**PROMPT**. From the thread on Unicode normalization in JavaScript, extract the passage from "which takes care" to "already use String.prototype.normalize()", word for word.

Reputation: 34543
I'm under the impression that JavaScript interpreter assumes that the source code it is interpreting has already been normalized. What, exactly does the normalizing? It can't be the text editor, otherwise the plaintext representation of the source would change. Is there some "preprocessor" that does the normalization?
Upvotes: 15
Views: 16524
Reputation:
I've updated @bobince 's answer:
var cafe4= 'caf\u00E9';
var cafe5= 'cafe\u0301';
console.log (
cafe4+' '+cafe4.length, // café 4
cafe5+' '+cafe5.length, // café 5
cafe4 === cafe5, // false
cafe4.normalize() === cafe5.normalize() // true
);
Upvotes: 1
Reputation: 536775
No, there is no Unicode Normalization feature used automatically on—or even available to—JavaScript as per ECMAScript 5. All characters remain unchanged as their original code points, potentially in a non-Normal Form.
eg try:
<script type="text/javascript">
var a= 'café'; // caf\u00E9
var b= 'café'; // cafe\u0301
alert(a+' '+a.length); // café 4
alert(b+' '+b.length); // café 5
alert(a==b); // false
</script>
Update: ECMAScript 6 will introduce Unicode normalization for JavaScript strings.
Upvotes: 15
Reputation: 149804
ECMAScript 6 introduces String.prototype.normalize()
which takes care of Unicode normalization for you.
unorm is a JavaScript polyfill for this method, so that you can already use String.prototype.normalize()
today even though not a single engine supports it natively at the moment.
For more information on how and when to use Unicode normalization in JavaScript, see JavaScript has a Unicode problem – Accounting for lookalikes.
Upvotes: 18
Reputation: 86165
If you're using node.js
, there is a unorm
library for this.
https://github.com/walling/unorm
Upvotes: 11

(Data items)

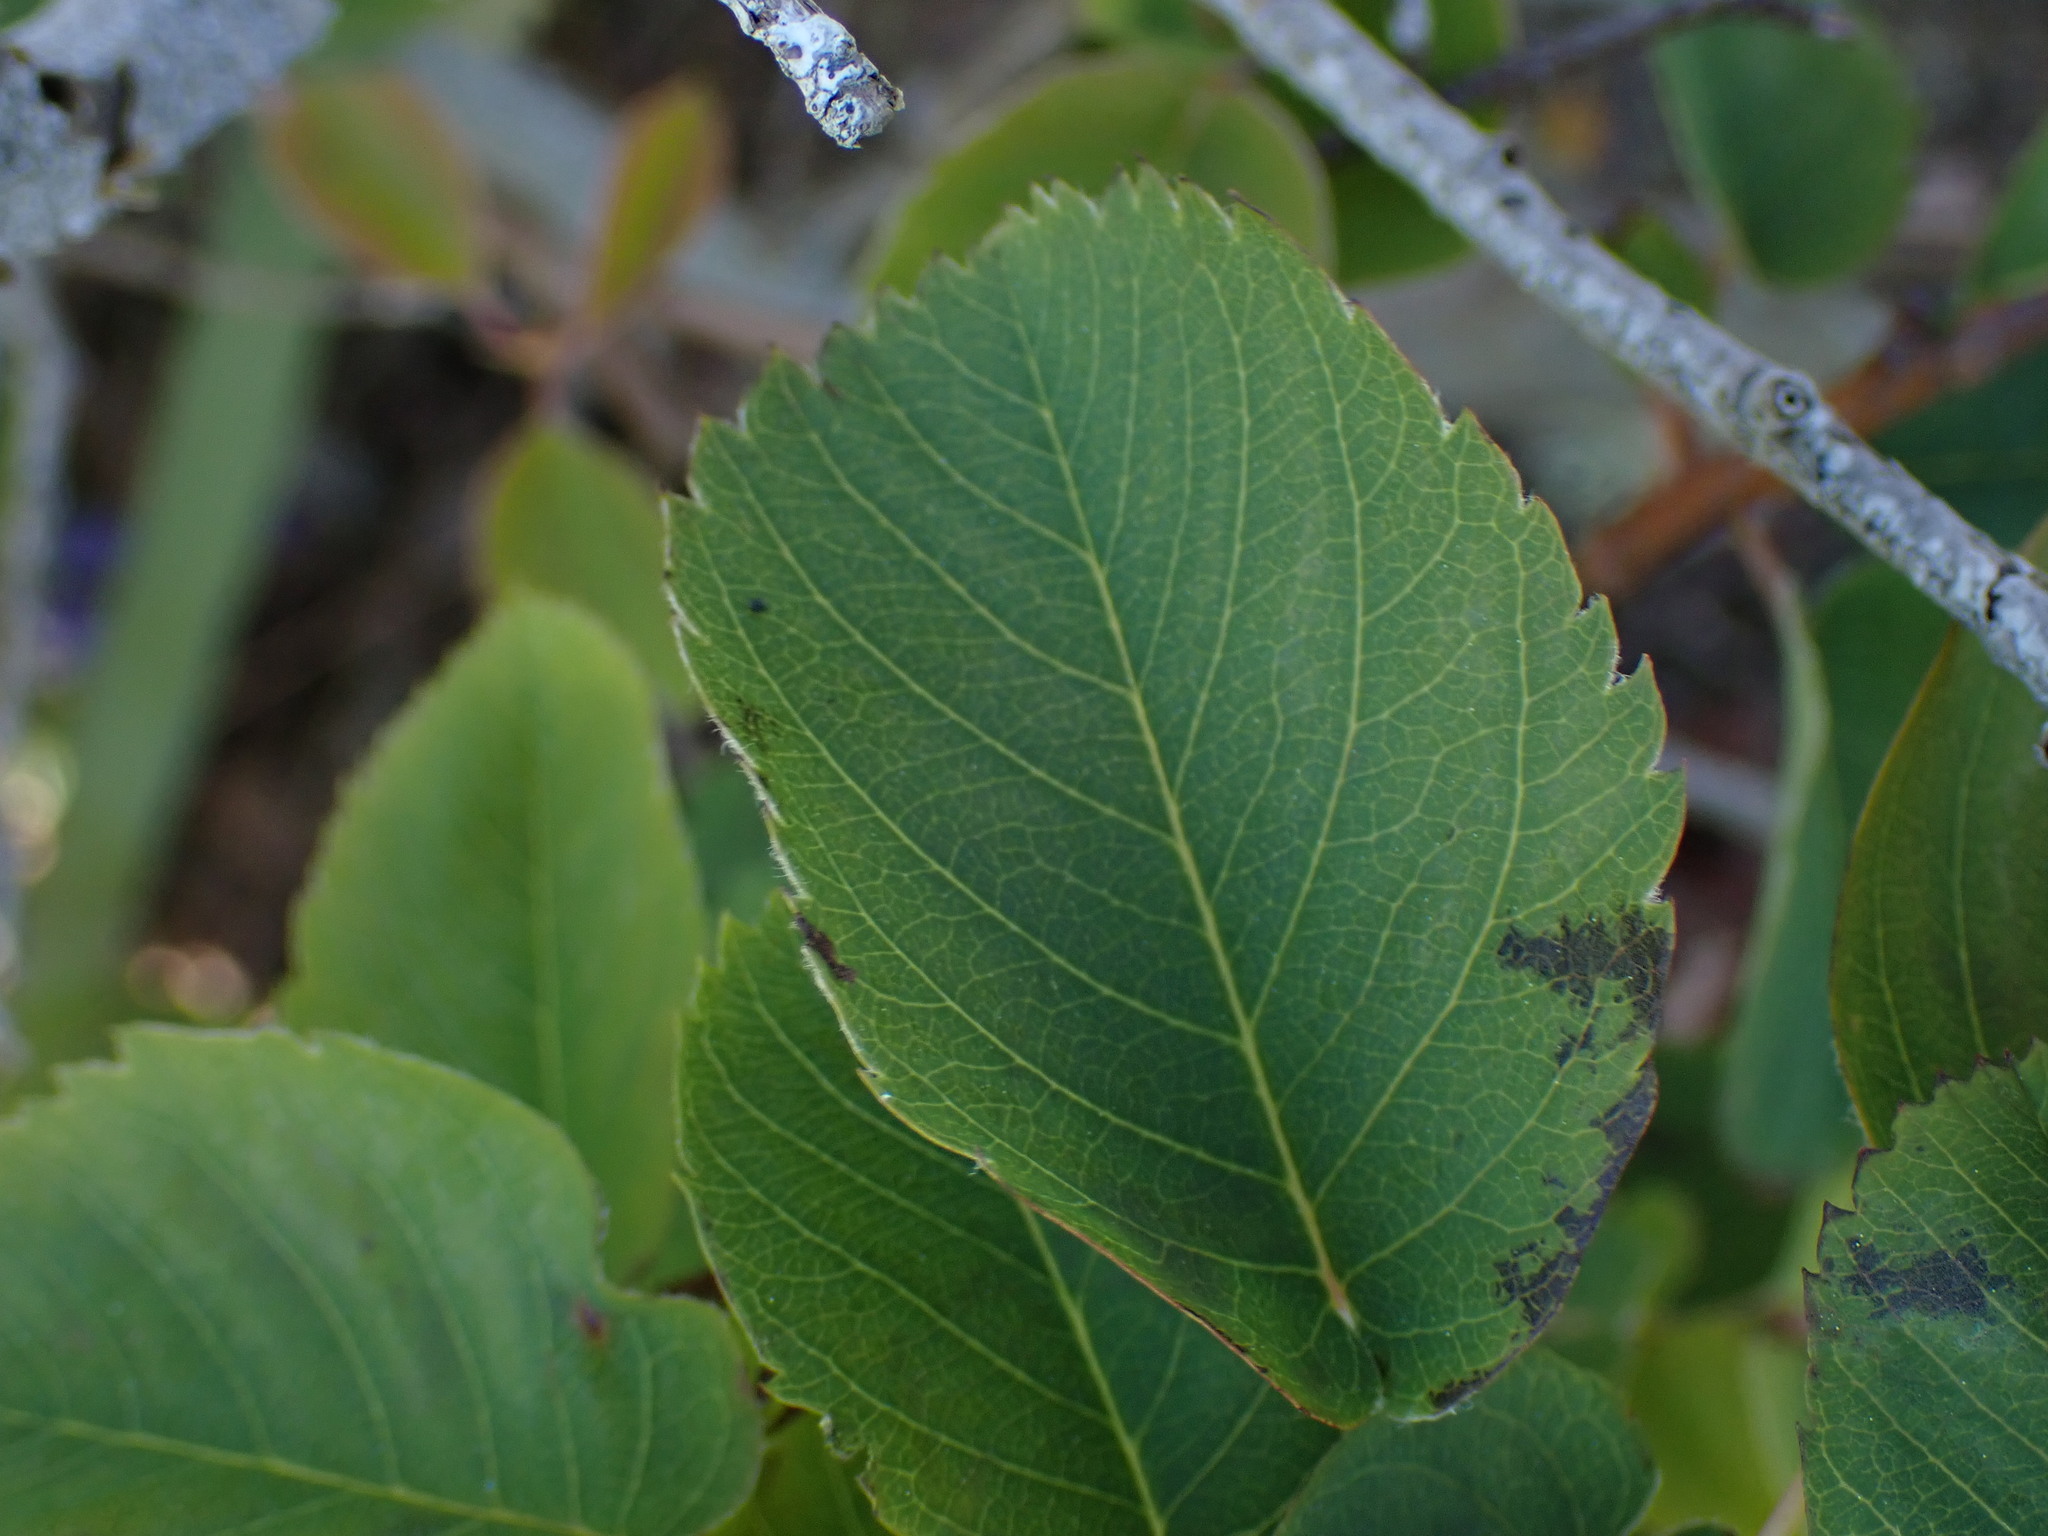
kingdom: Plantae
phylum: Tracheophyta
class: Magnoliopsida
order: Rosales
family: Rosaceae
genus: Amelanchier
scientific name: Amelanchier alnifolia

**ANSWER TO THIS EXERCISE**.
which takes care of Unicode normalization for you.
unorm is a JavaScript polyfill for this method, so that you can already use String.prototype.normalize()